Created 07-09-2020 11:07 PM
Hi Team,
We have a 2 node cluster setup of a Namenode and a Datanode.
The name node is refusing to start and is failing because of following error.
Retrying after 10 seconds. Reason: Execution of '/usr/hdp/current/hadoop-hdfs-namenode/bin/hdfs dfsadmin -fs hdfs://inqchdpmn1.XXX.com:8020 -safemode get | grep 'Safe mode is OFF'' returned 1. safemode: Call From inqchdpmn1.XXX.com/10.10.31.71 to inqchdpmn1.XXX.com:8020 failed on connection exception: java.net.ConnectException: Connection refused; For more details see: http://wiki.apache.org/hadoop/ConnectionRefused
safemode: Call From inqchdpmn1.XXX.com/10.10.31.71 to inqchdpmn1.XXX.com:8020 failed on connection exception: java.net.ConnectException: Connection refused; For more details see: http://wiki.apache.org/hadoop/ConnectionRefused
2020-07-10 11:08:55,721 -
bash-4.2$ sudo netstat -anp | grep 8020
doesn't give any o/p.
We are stuck for a while now, please help.
TIA.
Created 07-10-2020 02:56 AM
The "safemode get | grep 'Safe mode is OFF'' returned 1" means the Namenode is not started at all or in safe mode or in safe mode
Could you do the following while logged on as hdfs user
$ hdfs dfsadmin -safemode get
If you see something like below
safemode: Call From inqchdpmn1.XXX.com/10.10.31.71 to inqchdpmn1.XXX.com:8020 failed on connection exception: java.net.ConnectException: Connection refused; For more details see: http://wiki.apache.org/hadoop/ConnectionRefused
Then the Namenode is not running the check and upload the hadoop-hdfs-secondarynamenode-xx and hadoop-hdfs-datanode-xxxlogs in /var/log/hadoop/hdfs/
Solution 2
Try starting the HDP namenode service manually
Share your findings
Created 07-10-2020 04:20 AM
Created 07-15-2020 03:39 AM
Created 07-15-2020 03:47 PM
Unfortunately your screenshot is invisible
Created 07-15-2020 10:02 PM
The netstat output was empty because no process is listening to your port.

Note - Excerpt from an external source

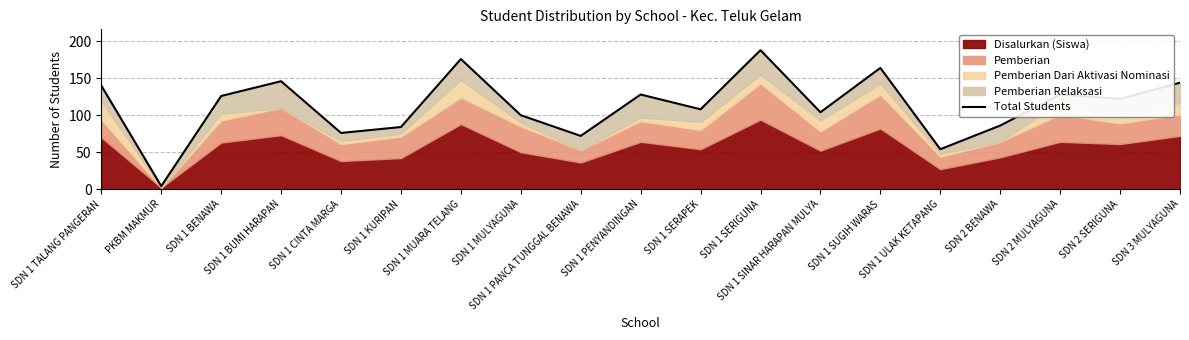

Reading left to right, what are all the values shown in this chart?

140	4	126	146	76	84	176	100	72	128	108	188	104	164	54	86	128	122	144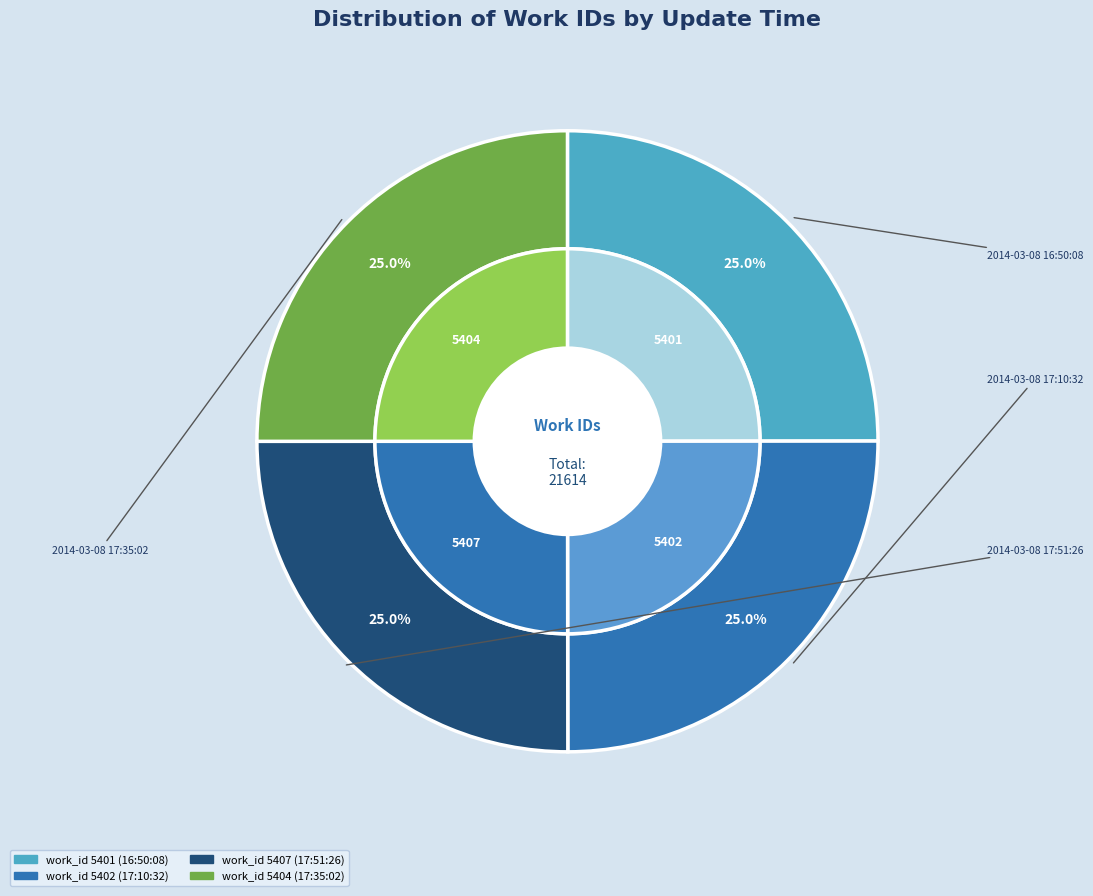

Does 2014-03-08 17:35:02 represent more than half of the total?

No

The above screenshot says it's warning. Did that application started ??
Which version you are using so that we could provide you the excat documentation link.
Let me know your insight.
Created 07-16-2020 12:17 AM
Created 07-16-2020 01:23 AM
@ARVINDR :
Do u still face issue ? Could you send the below things:
1. When u start the NN i need console logs(screen logs or ambari logs while you see the operation)
2. I need the NN logs.
Created 07-16-2020 04:25 AM
PFA NN logs.
Ambari error is as under
Connection failed to http://xxxxx.com:50070(<urlopen error [Errno 111] Connection refused>)
Created 07-16-2020 06:19 AM
@ARVINDR :
seems to be acl issues :
1.pls do a directory listing from hdfs which the lock file is refering too.
2. Is that a running cluster or creating the cluster from the scratch ?